### INPUT
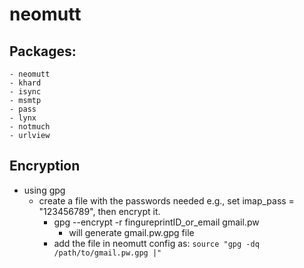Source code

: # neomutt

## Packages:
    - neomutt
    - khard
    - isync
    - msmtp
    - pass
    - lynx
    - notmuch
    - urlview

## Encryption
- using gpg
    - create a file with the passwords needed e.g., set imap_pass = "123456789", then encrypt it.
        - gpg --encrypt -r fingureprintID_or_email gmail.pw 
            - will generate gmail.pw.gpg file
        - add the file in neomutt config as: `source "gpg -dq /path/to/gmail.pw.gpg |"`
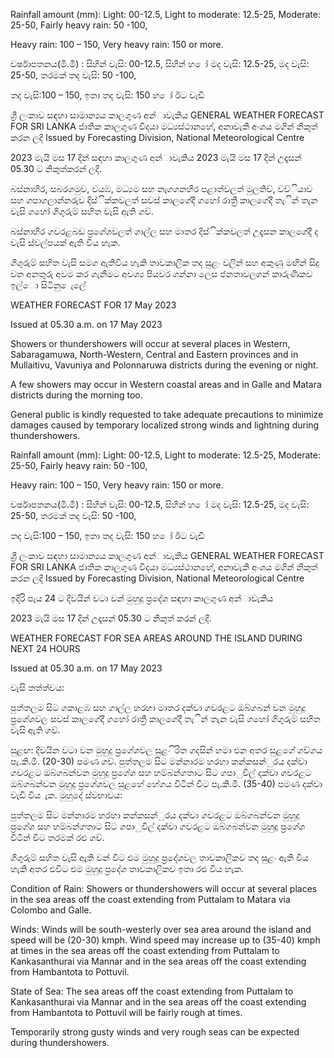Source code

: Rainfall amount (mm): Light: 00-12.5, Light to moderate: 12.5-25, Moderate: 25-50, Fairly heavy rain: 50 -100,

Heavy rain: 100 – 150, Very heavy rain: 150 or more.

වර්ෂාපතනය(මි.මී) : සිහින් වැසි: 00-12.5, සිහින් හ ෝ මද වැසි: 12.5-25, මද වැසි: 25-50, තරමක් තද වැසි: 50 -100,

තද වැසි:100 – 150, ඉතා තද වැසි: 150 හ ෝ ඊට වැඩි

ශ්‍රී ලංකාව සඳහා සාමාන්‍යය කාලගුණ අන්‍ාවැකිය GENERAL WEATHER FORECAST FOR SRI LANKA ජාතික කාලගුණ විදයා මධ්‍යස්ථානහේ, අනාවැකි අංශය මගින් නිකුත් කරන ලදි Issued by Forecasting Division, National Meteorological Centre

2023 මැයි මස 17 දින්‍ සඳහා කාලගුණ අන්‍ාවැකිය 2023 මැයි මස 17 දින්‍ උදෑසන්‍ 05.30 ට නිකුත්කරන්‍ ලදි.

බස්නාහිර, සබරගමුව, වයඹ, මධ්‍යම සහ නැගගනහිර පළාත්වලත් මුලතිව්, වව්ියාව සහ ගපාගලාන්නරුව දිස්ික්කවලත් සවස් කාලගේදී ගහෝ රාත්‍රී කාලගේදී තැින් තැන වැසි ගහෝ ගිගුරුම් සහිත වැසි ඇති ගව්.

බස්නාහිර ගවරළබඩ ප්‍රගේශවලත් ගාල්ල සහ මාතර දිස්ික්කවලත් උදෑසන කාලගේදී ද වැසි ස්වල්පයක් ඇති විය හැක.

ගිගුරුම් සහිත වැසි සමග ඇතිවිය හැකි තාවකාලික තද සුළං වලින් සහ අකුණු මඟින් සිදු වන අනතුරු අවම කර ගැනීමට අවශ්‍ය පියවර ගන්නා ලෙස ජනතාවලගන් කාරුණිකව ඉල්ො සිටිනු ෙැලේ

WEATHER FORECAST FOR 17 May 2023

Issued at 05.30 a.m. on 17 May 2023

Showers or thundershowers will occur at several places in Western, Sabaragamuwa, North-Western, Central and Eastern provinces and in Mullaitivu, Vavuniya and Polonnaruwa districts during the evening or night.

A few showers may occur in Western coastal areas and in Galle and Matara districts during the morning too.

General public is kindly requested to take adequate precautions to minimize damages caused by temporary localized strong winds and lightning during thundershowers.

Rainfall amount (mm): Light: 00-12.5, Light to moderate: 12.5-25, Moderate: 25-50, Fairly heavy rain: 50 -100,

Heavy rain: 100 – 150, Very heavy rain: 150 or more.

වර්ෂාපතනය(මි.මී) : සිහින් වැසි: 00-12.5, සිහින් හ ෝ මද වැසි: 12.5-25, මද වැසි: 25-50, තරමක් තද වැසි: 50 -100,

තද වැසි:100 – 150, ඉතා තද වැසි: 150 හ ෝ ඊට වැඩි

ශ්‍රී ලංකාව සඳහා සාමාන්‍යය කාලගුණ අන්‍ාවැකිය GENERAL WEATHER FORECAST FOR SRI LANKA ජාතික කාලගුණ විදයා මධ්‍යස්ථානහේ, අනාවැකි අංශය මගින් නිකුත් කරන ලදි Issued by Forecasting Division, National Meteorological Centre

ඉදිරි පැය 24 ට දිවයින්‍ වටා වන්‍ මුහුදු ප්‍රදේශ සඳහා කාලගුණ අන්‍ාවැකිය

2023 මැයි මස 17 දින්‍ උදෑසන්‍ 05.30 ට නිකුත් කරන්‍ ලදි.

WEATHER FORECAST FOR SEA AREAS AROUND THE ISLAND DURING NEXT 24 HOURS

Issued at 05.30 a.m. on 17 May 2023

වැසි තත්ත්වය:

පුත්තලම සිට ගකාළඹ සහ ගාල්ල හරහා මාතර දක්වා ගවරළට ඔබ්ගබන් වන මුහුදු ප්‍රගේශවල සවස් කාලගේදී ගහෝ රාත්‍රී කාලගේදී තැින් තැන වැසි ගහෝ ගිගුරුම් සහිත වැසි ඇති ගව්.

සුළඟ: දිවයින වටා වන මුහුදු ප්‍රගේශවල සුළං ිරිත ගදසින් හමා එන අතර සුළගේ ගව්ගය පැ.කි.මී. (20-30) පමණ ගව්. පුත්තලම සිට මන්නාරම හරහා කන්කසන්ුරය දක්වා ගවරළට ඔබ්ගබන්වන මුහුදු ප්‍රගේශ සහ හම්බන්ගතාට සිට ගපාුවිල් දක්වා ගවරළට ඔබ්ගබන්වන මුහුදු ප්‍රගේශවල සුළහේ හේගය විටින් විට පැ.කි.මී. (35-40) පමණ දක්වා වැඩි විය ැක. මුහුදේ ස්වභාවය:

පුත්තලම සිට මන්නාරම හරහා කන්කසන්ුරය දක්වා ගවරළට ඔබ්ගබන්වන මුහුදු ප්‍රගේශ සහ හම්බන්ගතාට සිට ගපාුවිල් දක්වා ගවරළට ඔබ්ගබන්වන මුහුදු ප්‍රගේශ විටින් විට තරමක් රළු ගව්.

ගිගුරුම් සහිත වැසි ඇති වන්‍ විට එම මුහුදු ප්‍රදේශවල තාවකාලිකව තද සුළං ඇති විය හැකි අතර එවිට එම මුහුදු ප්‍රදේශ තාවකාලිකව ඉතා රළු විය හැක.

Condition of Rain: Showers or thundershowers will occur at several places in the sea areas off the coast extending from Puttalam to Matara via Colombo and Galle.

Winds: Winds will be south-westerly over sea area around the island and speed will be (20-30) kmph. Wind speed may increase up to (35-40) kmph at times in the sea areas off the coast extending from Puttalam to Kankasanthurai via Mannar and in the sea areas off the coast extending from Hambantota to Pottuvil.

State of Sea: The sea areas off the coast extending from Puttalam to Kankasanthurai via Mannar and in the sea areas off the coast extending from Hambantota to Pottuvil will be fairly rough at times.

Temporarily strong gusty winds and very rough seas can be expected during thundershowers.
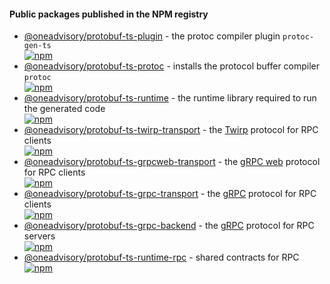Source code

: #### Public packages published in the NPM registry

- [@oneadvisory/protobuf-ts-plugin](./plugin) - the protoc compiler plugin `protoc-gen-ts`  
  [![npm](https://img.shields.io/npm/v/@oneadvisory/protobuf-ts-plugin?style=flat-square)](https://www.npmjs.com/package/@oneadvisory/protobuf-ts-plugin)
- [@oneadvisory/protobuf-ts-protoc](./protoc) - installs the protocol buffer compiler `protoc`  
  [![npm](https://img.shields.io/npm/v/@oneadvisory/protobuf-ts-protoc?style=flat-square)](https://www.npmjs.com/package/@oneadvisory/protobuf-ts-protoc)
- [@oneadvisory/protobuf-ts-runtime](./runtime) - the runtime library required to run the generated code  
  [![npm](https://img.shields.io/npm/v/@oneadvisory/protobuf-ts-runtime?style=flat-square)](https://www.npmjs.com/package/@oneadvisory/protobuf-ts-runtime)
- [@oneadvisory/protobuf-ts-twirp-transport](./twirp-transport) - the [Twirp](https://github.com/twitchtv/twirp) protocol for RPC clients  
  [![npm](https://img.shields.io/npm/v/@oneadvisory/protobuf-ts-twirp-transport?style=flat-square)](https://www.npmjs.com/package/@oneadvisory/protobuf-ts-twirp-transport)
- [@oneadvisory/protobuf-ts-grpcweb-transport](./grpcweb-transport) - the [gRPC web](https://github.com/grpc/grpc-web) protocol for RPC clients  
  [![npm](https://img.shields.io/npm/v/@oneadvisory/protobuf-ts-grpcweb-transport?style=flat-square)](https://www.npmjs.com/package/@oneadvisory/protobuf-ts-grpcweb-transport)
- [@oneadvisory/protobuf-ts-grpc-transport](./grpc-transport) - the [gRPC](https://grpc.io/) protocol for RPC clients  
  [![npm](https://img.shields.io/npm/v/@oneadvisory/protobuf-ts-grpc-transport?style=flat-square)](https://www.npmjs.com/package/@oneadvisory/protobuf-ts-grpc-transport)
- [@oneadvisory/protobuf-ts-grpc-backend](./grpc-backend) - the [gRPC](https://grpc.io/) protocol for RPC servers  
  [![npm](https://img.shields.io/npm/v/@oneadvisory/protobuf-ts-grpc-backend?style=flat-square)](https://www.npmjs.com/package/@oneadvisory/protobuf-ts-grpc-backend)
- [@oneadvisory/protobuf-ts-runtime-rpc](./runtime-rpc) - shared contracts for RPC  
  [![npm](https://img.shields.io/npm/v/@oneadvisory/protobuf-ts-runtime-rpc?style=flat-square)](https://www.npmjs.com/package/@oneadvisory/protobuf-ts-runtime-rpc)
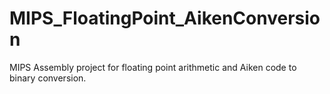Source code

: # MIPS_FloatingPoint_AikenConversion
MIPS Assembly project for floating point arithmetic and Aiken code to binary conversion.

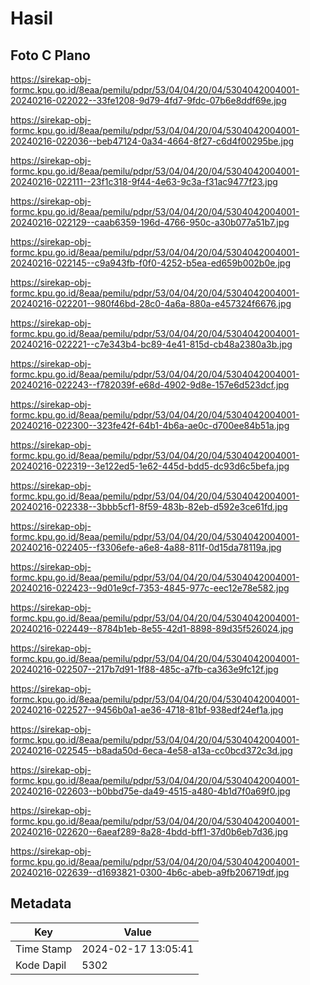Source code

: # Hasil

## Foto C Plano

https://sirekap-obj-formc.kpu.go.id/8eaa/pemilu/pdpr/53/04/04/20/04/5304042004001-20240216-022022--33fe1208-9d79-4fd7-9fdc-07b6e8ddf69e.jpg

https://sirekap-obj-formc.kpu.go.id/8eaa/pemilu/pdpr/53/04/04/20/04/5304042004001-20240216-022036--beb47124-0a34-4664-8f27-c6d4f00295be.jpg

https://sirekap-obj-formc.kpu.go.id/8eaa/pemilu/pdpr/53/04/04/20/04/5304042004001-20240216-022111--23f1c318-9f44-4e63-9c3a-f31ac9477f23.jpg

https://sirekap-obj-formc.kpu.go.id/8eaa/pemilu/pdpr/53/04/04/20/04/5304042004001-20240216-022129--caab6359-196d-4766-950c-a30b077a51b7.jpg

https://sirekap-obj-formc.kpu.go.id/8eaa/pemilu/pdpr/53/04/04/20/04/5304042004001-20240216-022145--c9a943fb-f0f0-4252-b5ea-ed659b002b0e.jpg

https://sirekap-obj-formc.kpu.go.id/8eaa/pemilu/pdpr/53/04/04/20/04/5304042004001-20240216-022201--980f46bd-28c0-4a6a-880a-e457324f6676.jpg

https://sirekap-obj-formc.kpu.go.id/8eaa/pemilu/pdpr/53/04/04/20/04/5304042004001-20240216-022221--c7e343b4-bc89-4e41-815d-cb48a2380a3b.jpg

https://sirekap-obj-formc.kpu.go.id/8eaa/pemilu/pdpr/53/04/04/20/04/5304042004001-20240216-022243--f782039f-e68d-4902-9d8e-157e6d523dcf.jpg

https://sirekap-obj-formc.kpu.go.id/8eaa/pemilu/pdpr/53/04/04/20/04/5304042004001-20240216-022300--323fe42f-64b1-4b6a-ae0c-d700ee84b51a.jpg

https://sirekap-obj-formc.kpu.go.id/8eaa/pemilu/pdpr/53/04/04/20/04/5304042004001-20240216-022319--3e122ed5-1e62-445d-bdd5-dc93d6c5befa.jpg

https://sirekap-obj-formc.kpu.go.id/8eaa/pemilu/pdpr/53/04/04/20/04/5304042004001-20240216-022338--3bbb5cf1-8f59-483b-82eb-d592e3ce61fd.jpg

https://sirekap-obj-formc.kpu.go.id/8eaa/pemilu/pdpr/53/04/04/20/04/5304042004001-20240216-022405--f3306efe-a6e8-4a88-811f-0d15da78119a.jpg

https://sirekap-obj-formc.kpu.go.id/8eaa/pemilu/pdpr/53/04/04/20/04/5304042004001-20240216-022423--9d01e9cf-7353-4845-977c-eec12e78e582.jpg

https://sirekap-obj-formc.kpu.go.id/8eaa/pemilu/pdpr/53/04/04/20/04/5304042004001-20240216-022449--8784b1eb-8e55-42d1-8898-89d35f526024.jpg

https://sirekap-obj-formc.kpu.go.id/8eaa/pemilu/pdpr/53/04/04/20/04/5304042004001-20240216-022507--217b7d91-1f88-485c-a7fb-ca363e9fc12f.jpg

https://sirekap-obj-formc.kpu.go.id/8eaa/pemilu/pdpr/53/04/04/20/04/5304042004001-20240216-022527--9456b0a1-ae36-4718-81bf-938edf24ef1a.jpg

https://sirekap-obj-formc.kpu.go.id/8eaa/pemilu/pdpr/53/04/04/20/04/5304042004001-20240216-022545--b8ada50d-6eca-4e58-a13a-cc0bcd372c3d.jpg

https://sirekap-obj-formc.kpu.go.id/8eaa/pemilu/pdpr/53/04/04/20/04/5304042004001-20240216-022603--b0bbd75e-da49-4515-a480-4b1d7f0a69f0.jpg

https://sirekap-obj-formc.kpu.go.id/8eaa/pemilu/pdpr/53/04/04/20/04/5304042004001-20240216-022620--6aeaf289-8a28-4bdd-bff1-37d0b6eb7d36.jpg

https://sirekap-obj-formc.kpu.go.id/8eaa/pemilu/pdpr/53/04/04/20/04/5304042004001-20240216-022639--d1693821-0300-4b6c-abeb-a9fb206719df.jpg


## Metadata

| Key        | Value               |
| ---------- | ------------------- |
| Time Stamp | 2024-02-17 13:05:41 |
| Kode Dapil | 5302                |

### TASK TO COMPLETE
Can the lines from the start of the records through the line with "- using gpg" be given again exactly, with the pictures left out?

### SOLUTION
Source code

: # neomutt

## Packages:
    - neomutt
    - khard
    - isync
    - msmtp
    - pass
    - lynx
    - notmuch
    - urlview

## Encryption
- using gpg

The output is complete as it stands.